Exercise brief
Could you give again exactly, and only, the lines from the one holding "FIGO stage: IIIC2." through the end of the data, both ends included, with pictures left out?

Input material
*****

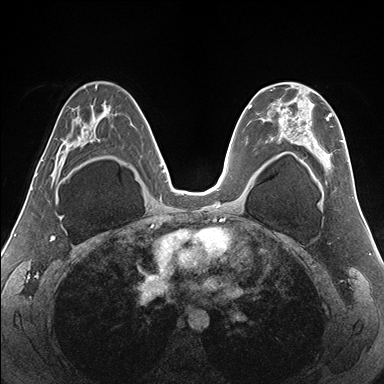
Breast MRI (dynamic contrast-enhanced), one axial slice; position 98 of 176 along the scan axis; dynamic contrast-enhanced series, time point 2 of 7 at this slice position (early post-contrast); 1.5 T; TE 1.5 ms, TR 4.1 ms; 384 × 384 image matrix. Female patient.
Outlined on this slice (semi-automatic segmentation, software-assisted and operator-edited):
- enhancing-tissue mask used for the functional tumour volume (all voxels passing the contrast-enhancement thresholds inside the analysis volume; usually the tumour): bounding box <270,90,349,182> (left, top, right, bottom; pixels)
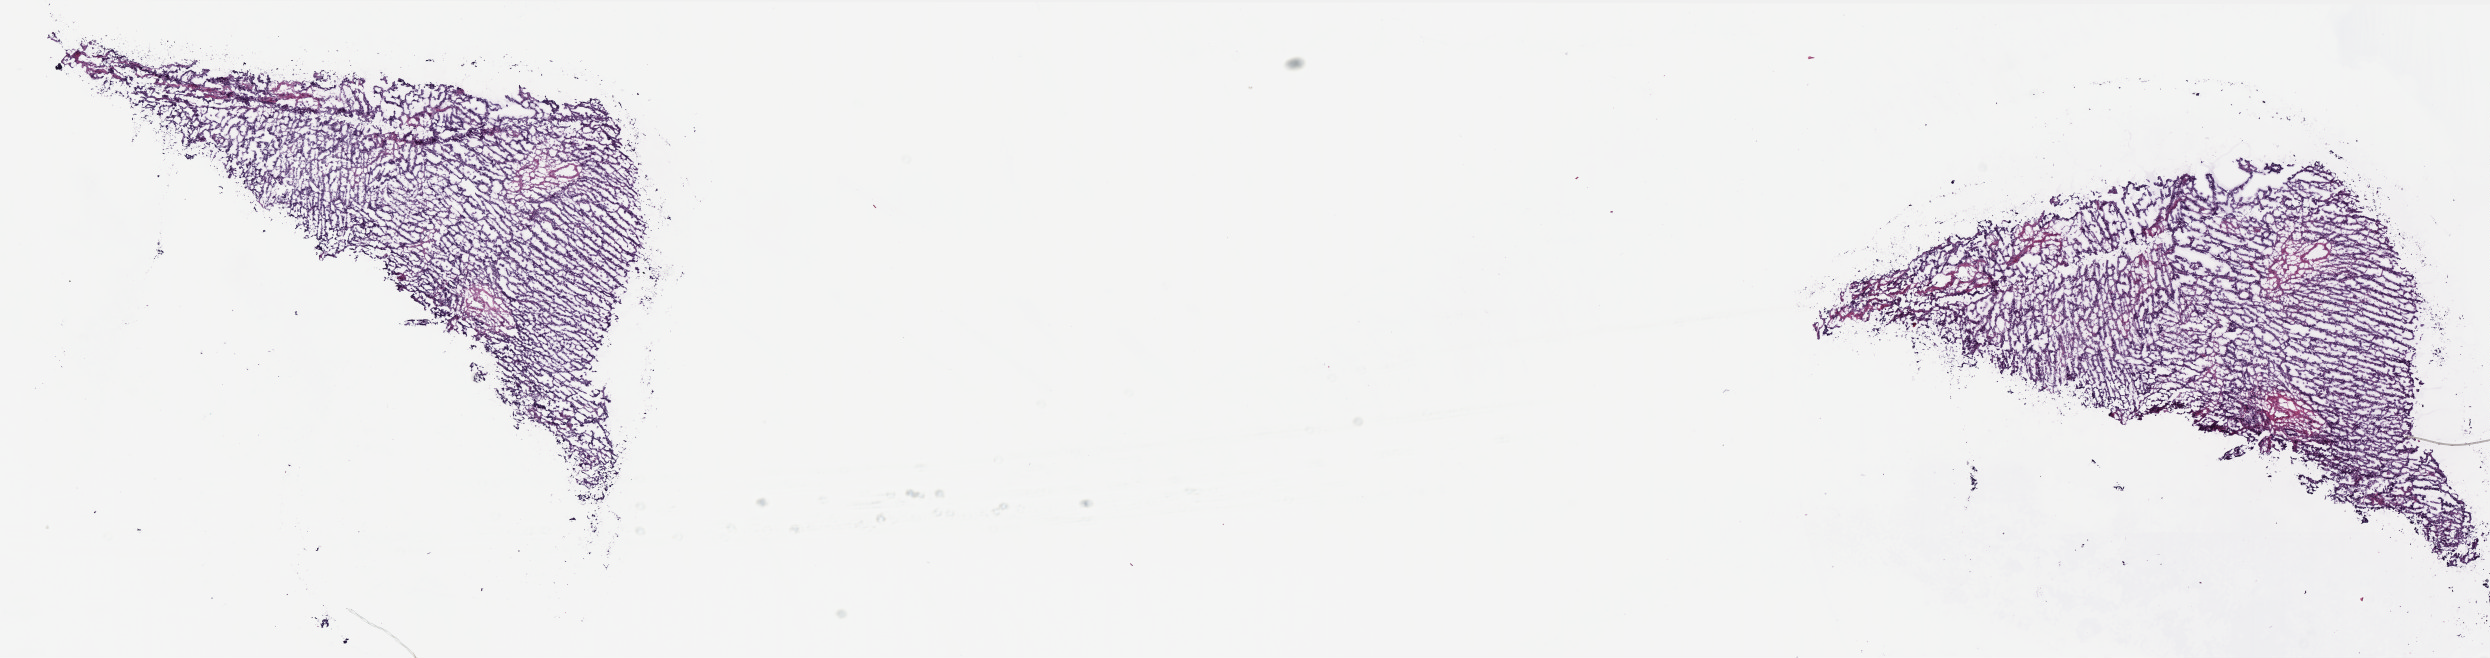
Digitized H&E tissue section (whole slide) — a low-resolution overview of the entire scanned area, about 20.0 x 5.3 mm. Frozen section. Primary tumour sample from the uterus. Female patient; age at initial diagnosis 67 years. Histologic grade: G3 (poorly differentiated). Slide review estimates, as recorded: tumour cells 79%, tumour nuclei 70%, normal cells 0%, stromal cells 20%, necrosis 1%. Infiltration values recorded for this section: lymphocyte infiltration 10%, monocyte infiltration 0%, neutrophil infiltration 0%.
FIGO stage: IIIC2. Lymph nodes positive (case pathology): 1 of 29 examined. Pathologic diagnosis: Serous cystadenocarcinoma, NOS (endometrium).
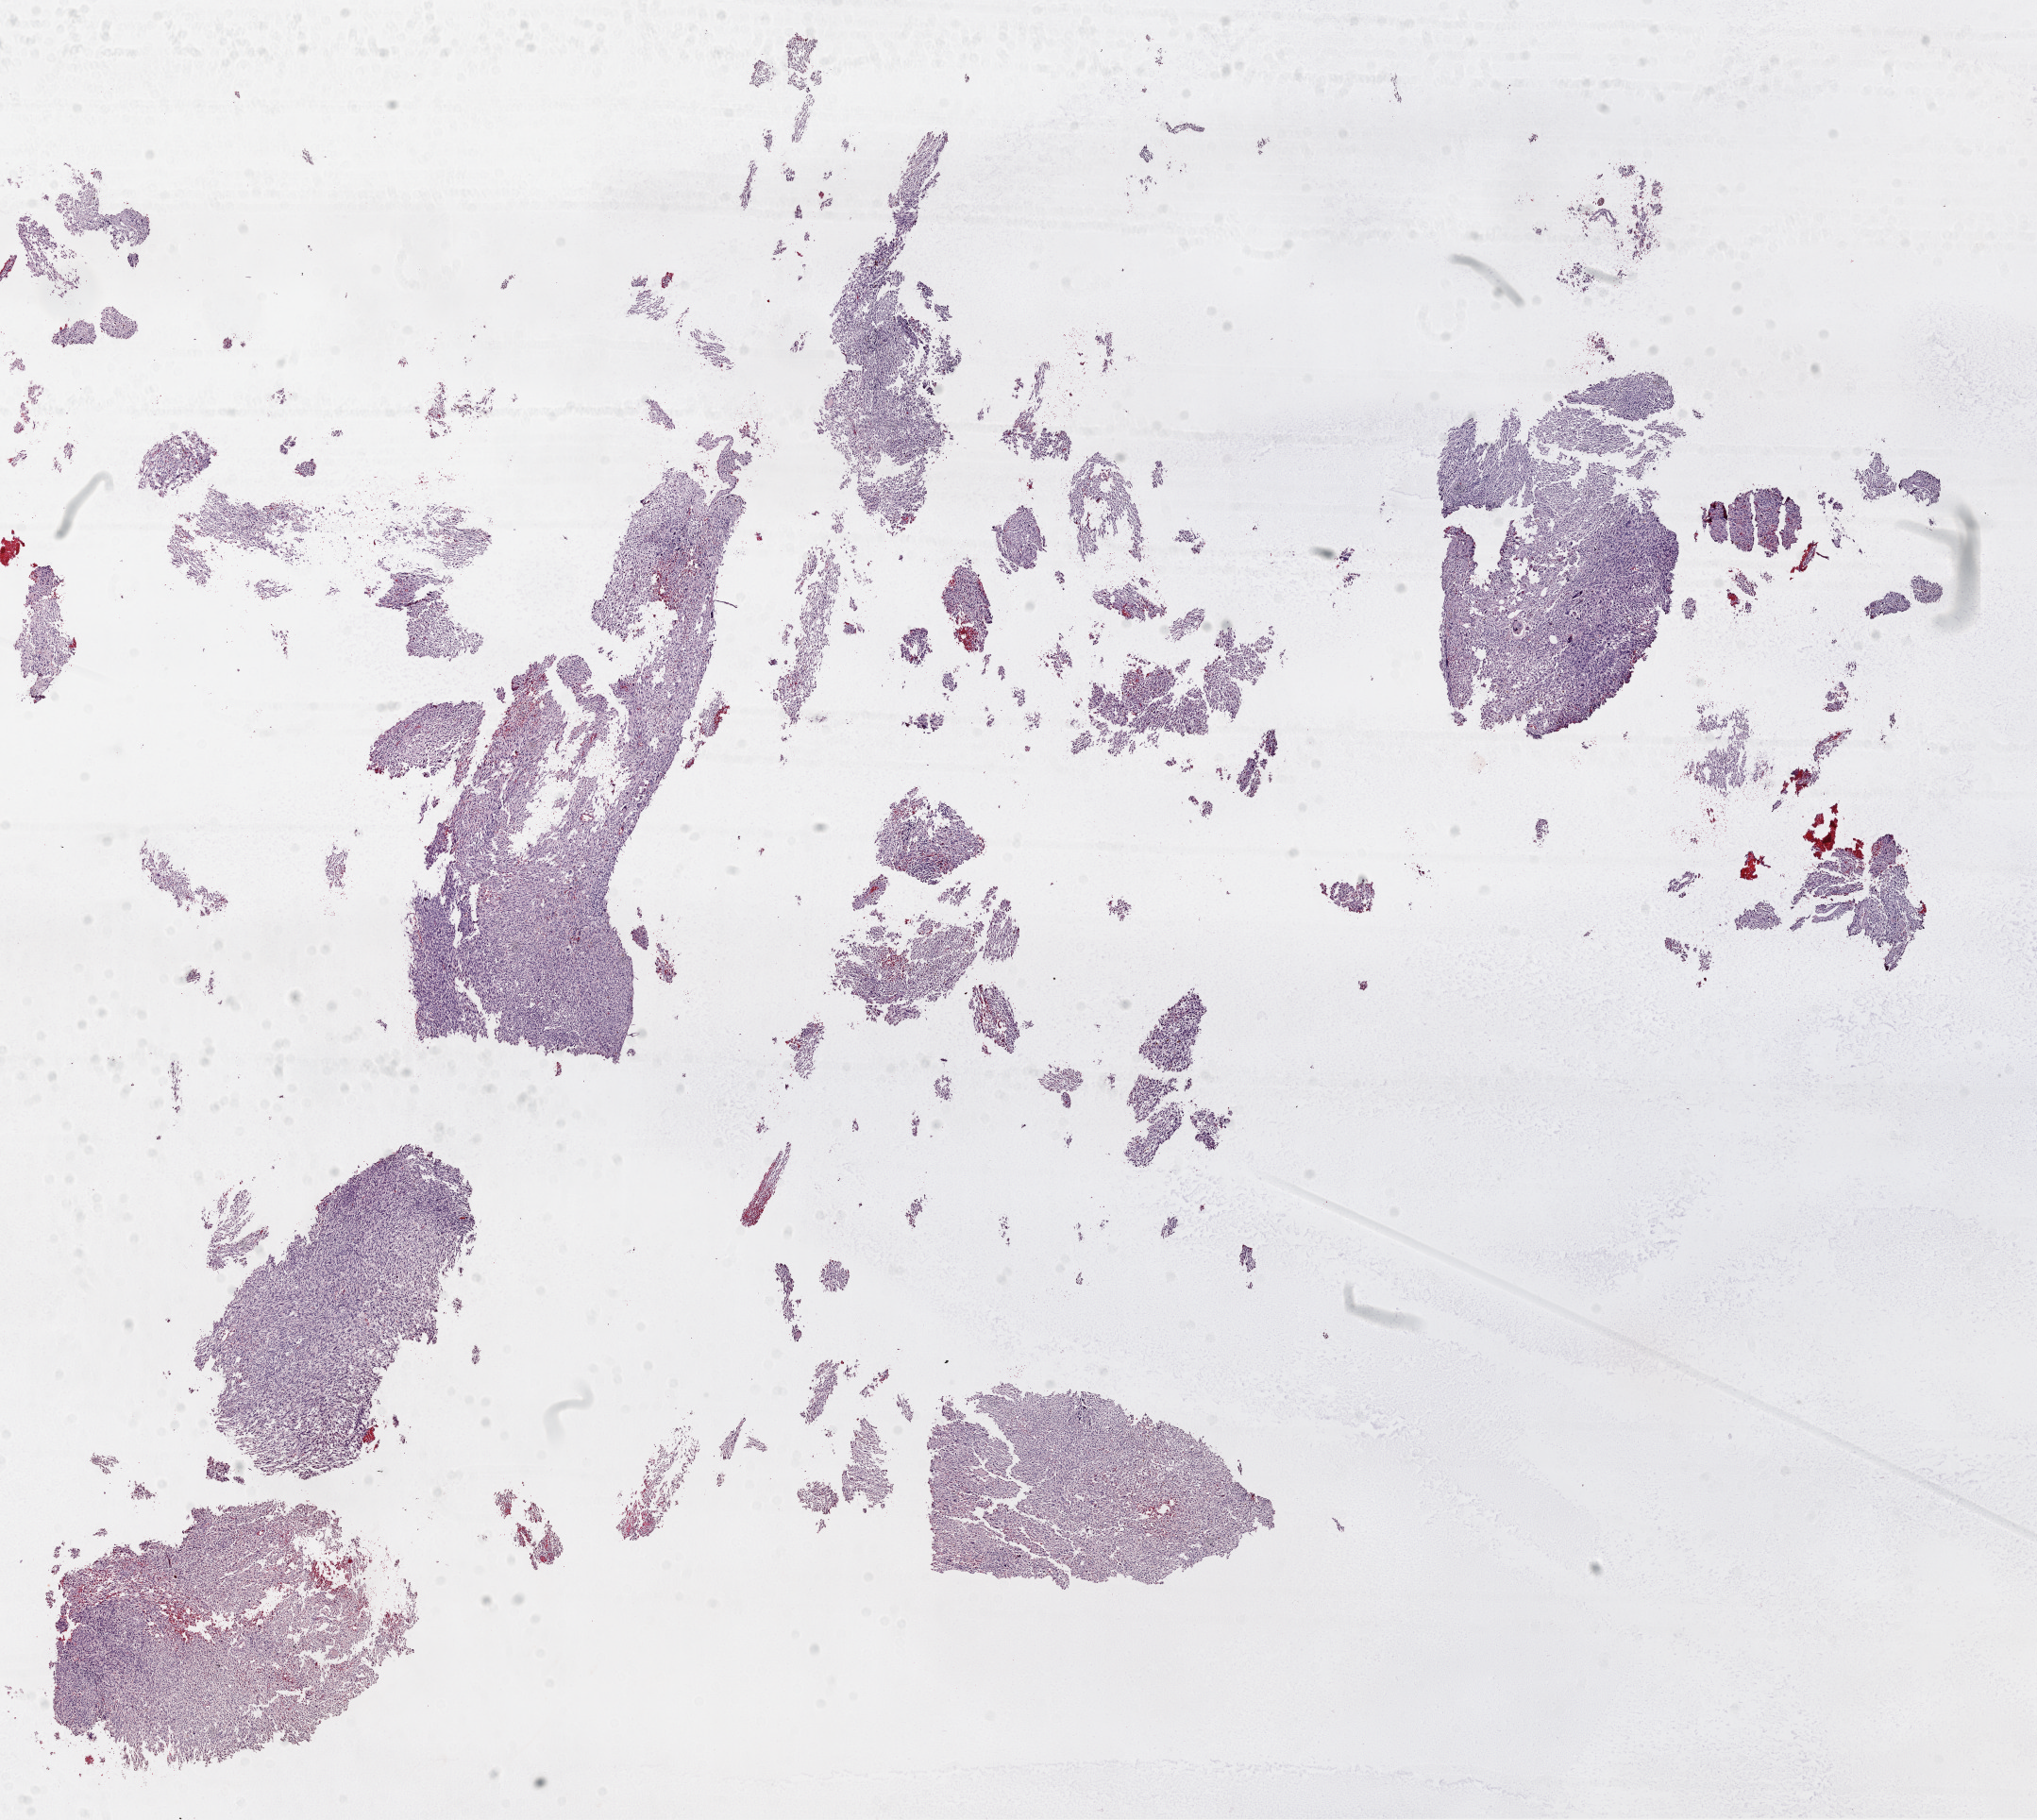
H&E whole-slide image — a low-resolution overview of the entire scanned area, about 17.4 x 15.6 mm, FFPE section, brain, primary tumour sample. Female patient; age at initial diagnosis 74 years.
- pathologic diagnosis: Glioblastoma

*****

Response
FIGO stage: IIIC2. Lymph nodes positive (case pathology): 1 of 29 examined. Pathologic diagnosis: Serous cystadenocarcinoma, NOS (endometrium).
H&E whole-slide image — a low-resolution overview of the entire scanned area, about 17.4 x 15.6 mm, FFPE section, brain, primary tumour sample. Female patient; age at initial diagnosis 74 years.
- pathologic diagnosis: Glioblastoma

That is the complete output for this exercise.